Making Sense of Dallas: Violence, Racism, and Guns
This week, three separate incidents have monopolized the headlines. Two separate police shootings of non-threatening black men in Louisiana and Minnesota brought activists out across the country, decrying the disproportionately violent and harsh treatment directed by police at people of color.
Then, last night in Dallas, at one of scores of marches against police brutality happening across the nation, at least one gunman ambushed police officers who were on scene to direct the march. The shooter killed five officers and injured 7 people, including both police and protestors. The primary gunman was killed by a bomb detonated remotely by the police, while another three suspects – with as of now unknown affiliation to the incident – remain in custody.
During the lengthy negotiations with police that led up to the detonation, the 25 year-old gunman identified as Micah Johnson expressed anger at the recent shootings, his frustration with the Black Lives Matter movement, and his desire to kill white officers in retaliation for recent events.

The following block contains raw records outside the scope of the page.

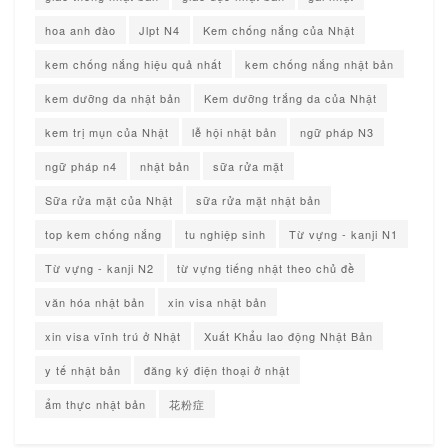
hoa anh đào
Jlpt N4
Kem chống nắng của Nhật
kem chống nắng hiệu quả nhất
kem chống nắng nhật bản
kem dưỡng da nhật bản
Kem dưỡng trắng da của Nhật
kem trị mụn của Nhật
lễ hội nhật bản
ngữ pháp N3
ngữ pháp n4
nhật bản
sữa rửa mặt
Sữa rửa mặt của Nhật
sữa rửa mặt nhật bản
top kem chống nắng
tu nghiệp sinh
Từ vựng - kanji N1
Từ vựng - kanji N2
từ vựng tiếng nhật theo chủ đề
văn hóa nhật bản
xin visa nhật bản
xin visa vĩnh trú ở Nhật
Xuất Khẩu lao động Nhật Bản
y tế nhật bản
đăng ký điện thoại ở nhật
ẩm thực nhật bản
花粉症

This week’s events – both delicate and difficult, dealing with some of the most heated debates of our times – have already stirred the pot, heightening tensions over guns and race during an already fraught political season.

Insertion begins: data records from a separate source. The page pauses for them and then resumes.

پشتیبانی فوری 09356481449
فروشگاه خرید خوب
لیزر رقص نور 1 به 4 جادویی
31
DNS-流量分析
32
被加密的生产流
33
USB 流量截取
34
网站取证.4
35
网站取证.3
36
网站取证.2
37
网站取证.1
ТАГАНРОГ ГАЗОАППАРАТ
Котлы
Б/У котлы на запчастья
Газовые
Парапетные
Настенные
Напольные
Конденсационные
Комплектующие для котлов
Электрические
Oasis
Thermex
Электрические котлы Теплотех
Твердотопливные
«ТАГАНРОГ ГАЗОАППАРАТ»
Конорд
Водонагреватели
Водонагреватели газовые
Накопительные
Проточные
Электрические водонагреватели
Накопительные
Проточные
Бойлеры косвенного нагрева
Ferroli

The former House Representative Joe Walsh posted an ominous threat to Obama and Black Lives Matter activists, tweeting: “This is now war. Watch out Obama. Watch out black lives matter punks. Real America is coming after you.”

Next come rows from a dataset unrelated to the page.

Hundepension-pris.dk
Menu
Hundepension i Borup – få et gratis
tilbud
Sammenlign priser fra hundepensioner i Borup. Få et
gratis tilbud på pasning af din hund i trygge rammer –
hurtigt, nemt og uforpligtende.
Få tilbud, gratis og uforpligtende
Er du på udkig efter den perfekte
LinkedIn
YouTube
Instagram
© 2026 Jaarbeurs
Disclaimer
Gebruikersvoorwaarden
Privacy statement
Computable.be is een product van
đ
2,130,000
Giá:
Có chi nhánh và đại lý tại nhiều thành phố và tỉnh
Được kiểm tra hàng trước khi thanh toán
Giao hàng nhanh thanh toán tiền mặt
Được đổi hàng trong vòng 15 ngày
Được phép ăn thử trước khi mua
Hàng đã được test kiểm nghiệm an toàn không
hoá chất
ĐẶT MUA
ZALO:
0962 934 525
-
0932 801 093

By murdering officers as they helped facilitate the expression of protesters’ first amendment rights, Johnson and whoever else was involved in the heinous shooting in Dallas deserve unequivocal condemnation, and any surviving participates in the attack should be prosecuted.
But understanding the complexity of this issue is difficult for many Americans. Consider the pandering of public figures like Walsh, whose vicious tweet itself deserves condemnation. The former congressman has leant his voice to a false narrative – just as the New York Post did with its cover this morning – that there is an unsealable divide in our country that will necessarily result in violent conflict. His pandering is reckless and, yes, racist. What exactly is “real America?” Are people who are outraged over senseless police violence directed at black people somehow outside of that classification?
As for rhetorical excess, it is worth mentioning the dehumanization that anti-police jargon generates. While police forces as institutions are flawed and some officers possess prejudice, police departments are run by many well-meaning people from all backgrounds and ethnicities who have families and aspirations. “Fuck the police” may be a cathartic chant, but it is reductive.
While politicians work to fit this week’s events into their narratives, it’s worth acknowledging the objective horror and injustice of violence generally, and gun violence specifically. It’s possible to both adamantly oppose racist violence against black citizens, and to also wholeheartedly oppose the exercise of violence against police officers, many of whom have provided countless hours of civic service for communities across the country.
At the heart of all of this rests that specter of American violence – the gun. As yet another week yields more gun deaths, the United States government cannot bring itself to define the issue in terms of public health. By granting adequate resources to studying and weeding out violence in our communities, we can look at the variegated factors that contribute to this persistent menace, instead of pitting Americans against each other and ignoring institutional flaws that perpetuate injustice.